__Task requirements__:
1. Answer these questions using the blotter excerpt.
(a) What did the employee in Kittredge threaten to give his boss if someone else didn't work the bar?
(b) What did the installers in Evergreen tell the homeowner they were doing?
(c) What vehicle did the caller say had been egged?
2. Retype the blotter excerpt's text between "KITTREDGE – Working" and "filed no charges.", inclusive.

KITTREDGE – Working the bar on the night of Aug. 27, the employee decided he was sick of working the bar. Find somebody else to work the bar, he told his boss, or I’ll give my two-week notice. Boss told Employee that no notice was necessary and released him then and there from all duties forever and always. Not liking the turn his ultimatum had taken, Employee thought to regain the upper hand by loudly “berating” Boss and getting all up in his grille. Preferring to keep a clean grille, Boss “pushed” Employee away with both hands. Employee fired back with an open-handed blow to Boss’s chest, then stormed off into the night, never to be seen again. Boss asked JCSO to document the dust-up, but filed no charges.
Advise and dissent
EVERGREEN – The homeowner was all excited about his new wood stove until it actually came into the house. In his estimation, the installers were making “error after error,” which he was diligent in pointing out to them, which they didn’t much appreciate. Tiring of the constant critiques, the installers informed Homeowner that they were “recording” his harping harangues and then retreated to their van. Homeowner considered the recording of his rants “threatening” and called JCSO. Contacted in the driveway, the installers told deputies they’d had all they could stand of Homeowner’s abuse and were awaiting instructions from the home office. Finding no cause for official action, officers advised everybody to keep their cool and closed the case.
EVERGREEN – Sometime during the night, said the caller, forces unknown nuked his 1983 Chevrolet Blazer with a salvo of high-cholesterol missiles, and he believed he could identify the godless aggressor responsible. For all of recent history, he explained, he’s been in a cold war with an ideologically abhorrent neighbor, and he was “almost positive” that’s who egged his ride. Although his supposition seemed to be supported by the fact that no other neighborhood vehicles appeared to have been targeted, it did not support a unilateral response by JCSO. Even so, the complainant asked the deputy to leave temporarily, and return for photographs of the destruction “when I’m gone.” Although the officer couldn’t begin to guess why the man preferred to not be present for the picture-taking, he diplomatically obliged, then consigned the case to the ash-heap of JCSO history.

__Entries provided__:
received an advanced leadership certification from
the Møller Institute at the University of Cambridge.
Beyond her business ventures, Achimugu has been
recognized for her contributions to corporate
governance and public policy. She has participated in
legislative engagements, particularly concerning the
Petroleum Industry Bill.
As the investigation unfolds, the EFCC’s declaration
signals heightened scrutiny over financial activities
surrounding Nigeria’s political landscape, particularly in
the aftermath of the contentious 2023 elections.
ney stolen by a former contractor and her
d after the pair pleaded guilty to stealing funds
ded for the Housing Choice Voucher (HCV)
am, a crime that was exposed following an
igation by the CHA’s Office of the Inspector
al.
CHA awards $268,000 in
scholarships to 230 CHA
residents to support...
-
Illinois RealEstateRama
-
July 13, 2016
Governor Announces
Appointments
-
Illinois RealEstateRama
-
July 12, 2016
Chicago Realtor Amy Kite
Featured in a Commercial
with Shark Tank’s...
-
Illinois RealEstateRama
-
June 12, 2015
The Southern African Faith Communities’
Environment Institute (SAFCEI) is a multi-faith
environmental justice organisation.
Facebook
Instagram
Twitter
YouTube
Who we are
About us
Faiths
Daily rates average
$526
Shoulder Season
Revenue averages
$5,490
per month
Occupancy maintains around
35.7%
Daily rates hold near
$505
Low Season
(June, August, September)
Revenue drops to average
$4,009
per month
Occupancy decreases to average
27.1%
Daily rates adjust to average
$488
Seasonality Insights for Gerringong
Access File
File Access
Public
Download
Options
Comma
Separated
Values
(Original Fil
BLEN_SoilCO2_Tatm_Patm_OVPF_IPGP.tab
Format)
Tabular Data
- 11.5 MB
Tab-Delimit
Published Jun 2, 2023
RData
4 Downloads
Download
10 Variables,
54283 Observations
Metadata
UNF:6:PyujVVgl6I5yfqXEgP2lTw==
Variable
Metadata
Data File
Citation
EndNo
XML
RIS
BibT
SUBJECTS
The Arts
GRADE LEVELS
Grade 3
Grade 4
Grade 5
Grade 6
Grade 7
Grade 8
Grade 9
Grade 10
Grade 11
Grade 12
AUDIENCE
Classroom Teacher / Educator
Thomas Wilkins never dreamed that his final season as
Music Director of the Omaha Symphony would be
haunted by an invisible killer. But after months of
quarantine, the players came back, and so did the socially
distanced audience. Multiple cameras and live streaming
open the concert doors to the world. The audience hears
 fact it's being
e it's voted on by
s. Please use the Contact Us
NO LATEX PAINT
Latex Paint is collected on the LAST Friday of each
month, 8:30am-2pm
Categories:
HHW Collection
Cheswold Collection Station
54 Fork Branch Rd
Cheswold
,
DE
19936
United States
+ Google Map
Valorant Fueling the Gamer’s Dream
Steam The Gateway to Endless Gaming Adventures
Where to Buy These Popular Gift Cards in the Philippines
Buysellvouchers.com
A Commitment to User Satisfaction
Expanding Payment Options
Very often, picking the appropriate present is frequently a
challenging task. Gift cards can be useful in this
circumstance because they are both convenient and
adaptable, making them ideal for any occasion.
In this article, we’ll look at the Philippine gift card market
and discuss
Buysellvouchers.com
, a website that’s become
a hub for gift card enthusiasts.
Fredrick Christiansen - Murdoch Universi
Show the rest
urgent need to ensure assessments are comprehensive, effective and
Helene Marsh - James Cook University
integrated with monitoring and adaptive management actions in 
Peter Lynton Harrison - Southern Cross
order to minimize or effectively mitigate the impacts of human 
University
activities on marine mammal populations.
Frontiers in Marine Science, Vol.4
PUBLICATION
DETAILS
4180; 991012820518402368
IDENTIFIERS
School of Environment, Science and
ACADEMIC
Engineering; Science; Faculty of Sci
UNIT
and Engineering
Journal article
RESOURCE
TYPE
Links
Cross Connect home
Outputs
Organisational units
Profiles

__Answers below__:
1.
(a) His two-week notice.
(b) Recording his harangues.
(c) His 1983 Chevrolet Blazer.

2.
KITTREDGE – Working the bar on the night of Aug. 27, the employee decided he was sick of working the bar. Find somebody else to work the bar, he told his boss, or I’ll give my two-week notice. Boss told Employee that no notice was necessary and released him then and there from all duties forever and always. Not liking the turn his ultimatum had taken, Employee thought to regain the upper hand by loudly “berating” Boss and getting all up in his grille. Preferring to keep a clean grille, Boss “pushed” Employee away with both hands. Employee fired back with an open-handed blow to Boss’s chest, then stormed off into the night, never to be seen again. Boss asked JCSO to document the dust-up, but filed no charges.